Data extracts -
#####

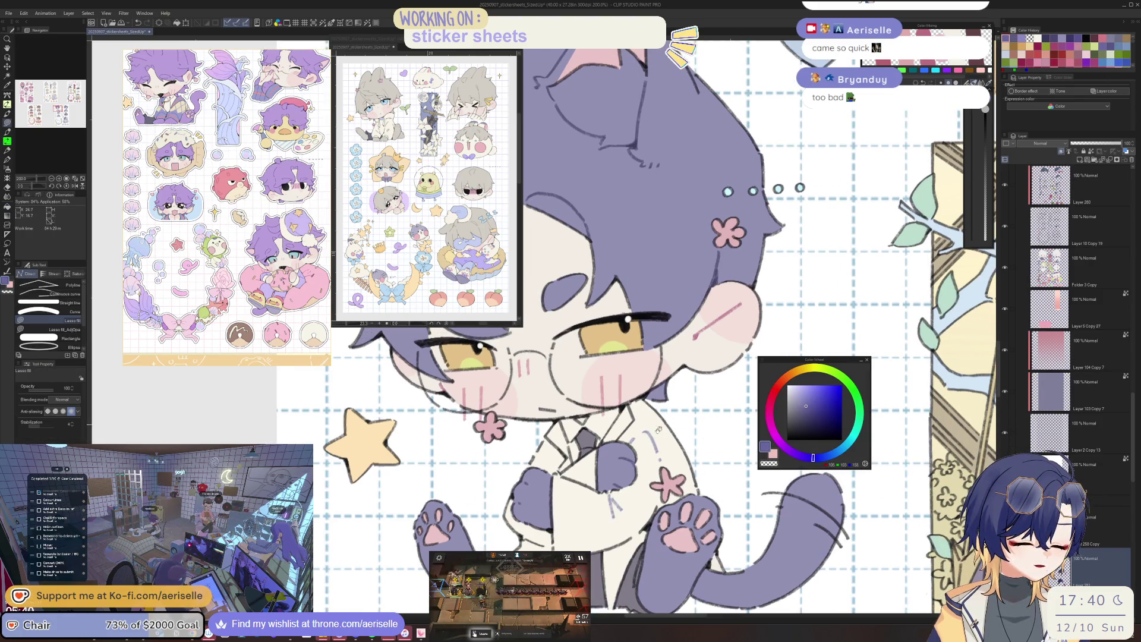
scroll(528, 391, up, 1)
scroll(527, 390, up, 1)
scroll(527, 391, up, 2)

#####

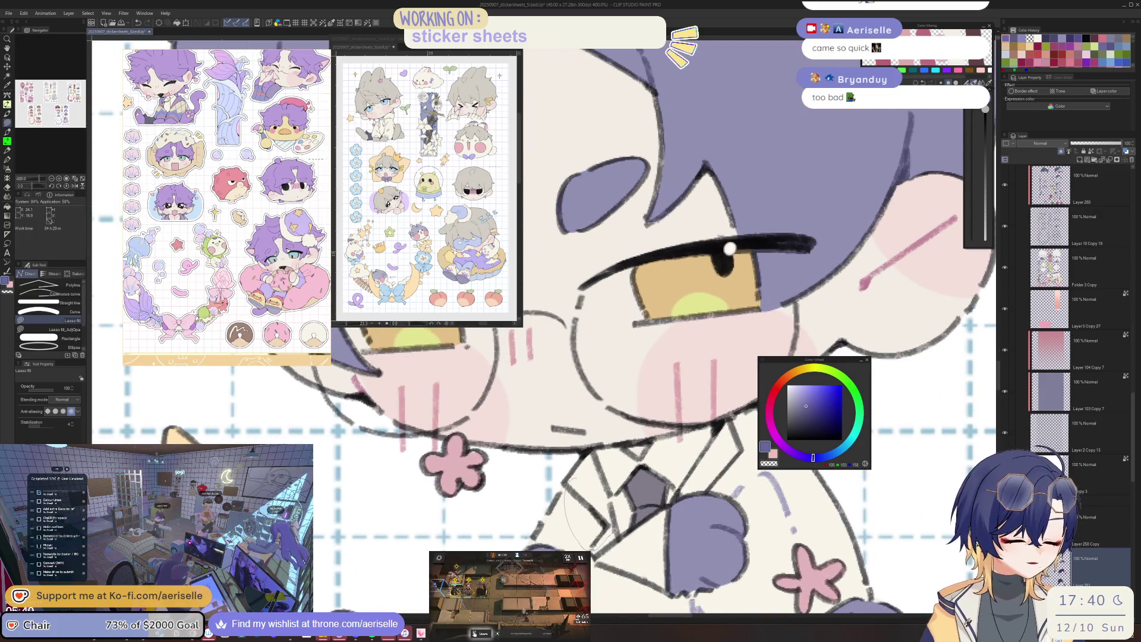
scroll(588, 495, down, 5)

#####

Task instructions - Could you set down, word for word, only the lines above from the line with "scroll(528, 391, up, 1)" to the line with "scroll(527, 391, up, 2)", including both?

Response to the task -
scroll(528, 391, up, 1)
scroll(527, 390, up, 1)
scroll(527, 391, up, 2)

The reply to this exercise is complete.